Her daughter ended up receiving merit-aid packages from dozens of schools, nine of which fit their budget. At that point, the decision came down to the details of the offers — and the subjective element of “fit.”

For all families evaluating merit-aid offers, Lieber said it’s important to read the fine print.

“You want to know exactly what the rules are where this incredibly generous award could be taken away from you — so maybe if your grade point average falls below a certain point,” he said. “Will they allow you to take a year off if you want to? Are you kept from studying abroad? Are you forced to study abroad?”
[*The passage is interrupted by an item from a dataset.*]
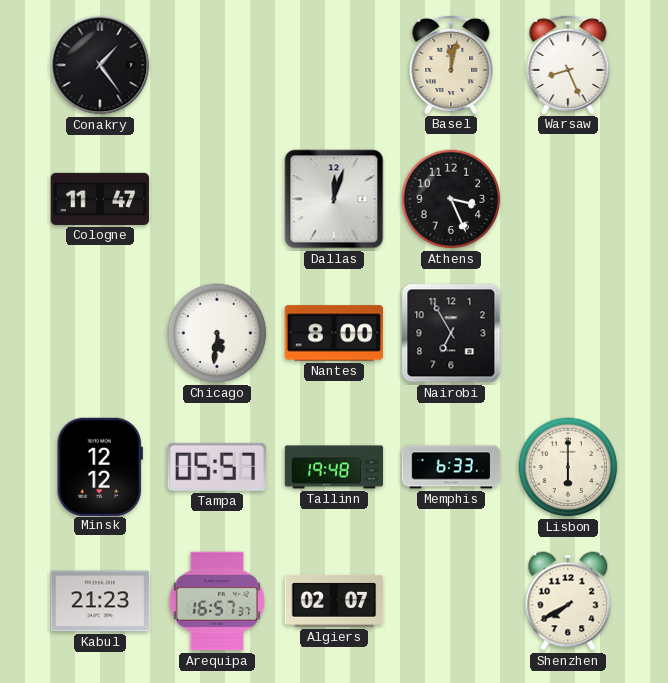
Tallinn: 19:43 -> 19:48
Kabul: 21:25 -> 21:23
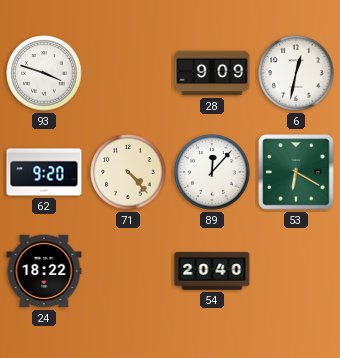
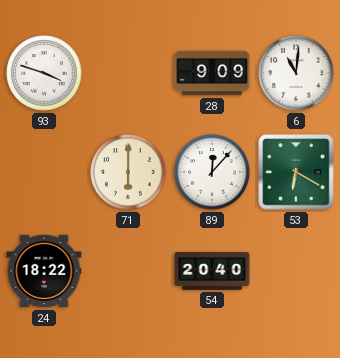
6: 12:32 -> 11:01
62: 9:20 -> none
71: 4:23 -> 6:00
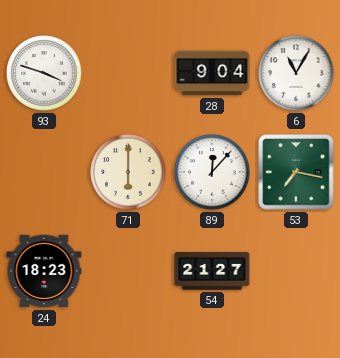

At the end of the process, Lieber said parents need to be prepared for students to expect to have a some latitude with the final decision once they’ve cleared the hurdle of financial feasibility, or, as he puts it, won “the extreme sport of merit-aid acquisition.”

“If they do, well, they’ve probably done their job and you ought to give them a fair amount of authority to make that decision with those within those guardrails,” he said — even if that means forgoing a full-ride scholarship in favor of a more modest, albeit under-budget, offer.

For Mordenti Perrault’s daughter, Tulane University in New Orleans fit the bill.

“I really think that the narrative needs to change from ‘your dream school.’ Your dream school is the school that your kid can afford and not be saddled with a lot of debt,” Mordenti Perrault said. “After that, any school can be your dream school.”